Usually, the Finance Bill gets implemented only from 1 July every year. This is because the Budget used to take place only on the last working day of February. This year, however, the government decided to table the Budget earlier, in the first week of February 2017. This helped expedite the process and get the Finance Bill implemented by 1 April 2017.

And until the last moment, there were changes and amendments.

Related: Most important income tax changes from 1st April 2017

So, what do the amendments mean for the common man?

1) Aadhaar is mandatory

The new bill is set to make India tax-efficient. It plans to do this by making Aadhaar mandatory for filing income tax returns (ITR). Aadhaar will also be necessary to apply for a PAN card. The move is aimed at eliminating the possibility of tax evasion by individuals who hold several PAN cards at a time. As Aadhaar cards are linked with individual biometrics, each person can have only one card, thus curbing tax evasion.

However, the Supreme Court has questioned the judgement on making it compulsory. A hearing regarding the same is scheduled to be held on Tuesday, 25 April. Additionally, experts have fears as well. Those without Aadhaar cards or who have not enrolled for it might stay out of the tax net. Such people may have to face the taxman for no fault of their own.

2) A further boost to the digital economy

The finance bill, presented on the day of the budget, proposed a limit on cash transactions. Initially, the limit was set at Rs. 3 lakhs per transaction. There was to be a penalty of 100% for transactions above this limit. But the amended bill reduced this limit to Rs. 2 lakhs per transaction. The government is yet to decide the penalty.

Such a move may curb the circulation of black money in the economy. By encouraging cashless transactions, it could take India closer to becoming a digital economy.

3) More income tax (IT) raids

The amendments to the bill have enhanced the powers of income tax authorities. IT officials will now be able to raid any property, and seize the raided property for six months. Additionally, they will not have to provide any justification for doing so. This move could address corruption. But experts have a word of warning; they believe it could mean unnecessary harassment for innocent taxpayers.

4) Political funding

The amended bill also affects donations to political parties. For instance, contributions to political parties must go through certain channels. Donations can be made through cheque, bank draft, or electronic means. There may be other government-notified schemes, too. The goal is to encourage transparency.

How much companies can donate to political parties, has also changed.

  • Before, a company could contribute only up to 7.5% (on average) of its net profits in the last three financial years.
  • It also had to disclose the donation amount, and had to name the receiving party.
  • From 1 April 2017, however, a company can make such donations without any limit.
  • It also does not have to follow any disclosure norms. This means companies can pay any amount to political parties.

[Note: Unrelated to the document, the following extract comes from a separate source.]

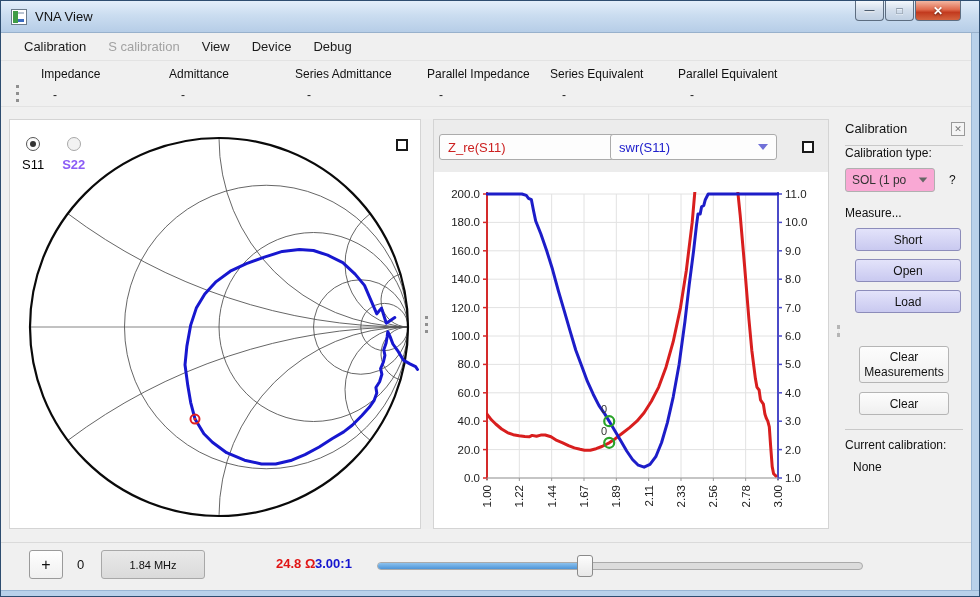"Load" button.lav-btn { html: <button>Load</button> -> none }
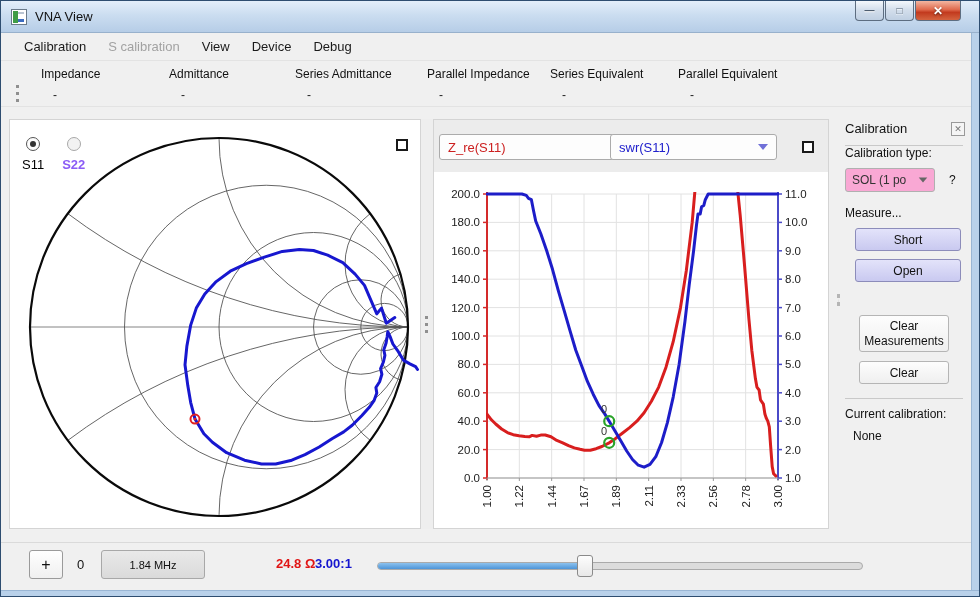"1.84 MHz" .freq-btn { font-size: 11px -> 14px }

Related: With GST ready to roll out this July, what does it mean for you?

5) Merging of the tribunals

The amended bill provides for the merging of several administrative tribunals. The government will now also decide the appointment or removal of their officials. This may affect the independence of tribunals, or create a conflict of interest where the government is party to a dispute.

6) Quick recap of Budget 2017

Taxpayers in the Rs. 2.5–5 lakhs slab heaved a sigh of relief, as the tax rate for them was reduced to 5% from 10%. It also reduced the tax liability of people falling in higher slabs, allowing them to save Rs. 12,500. Additionally, the ITR filing process for those with a taxable income of up to Rs. 5 lakhs, has also been simplified. So, the budget brought good news for people with a lower income. But it burdened high-income taxpayers with an extra surcharge. This was 10% or 15% depending on their income.

The bottom line

While the budget, which was announced on 1 February 2017, gave most people a reason to cheer, many do not approve of the amendments. Several analysts and experts have pointed out the loopholes in the Finance Bill. Only time will tell how well this will work out for the people.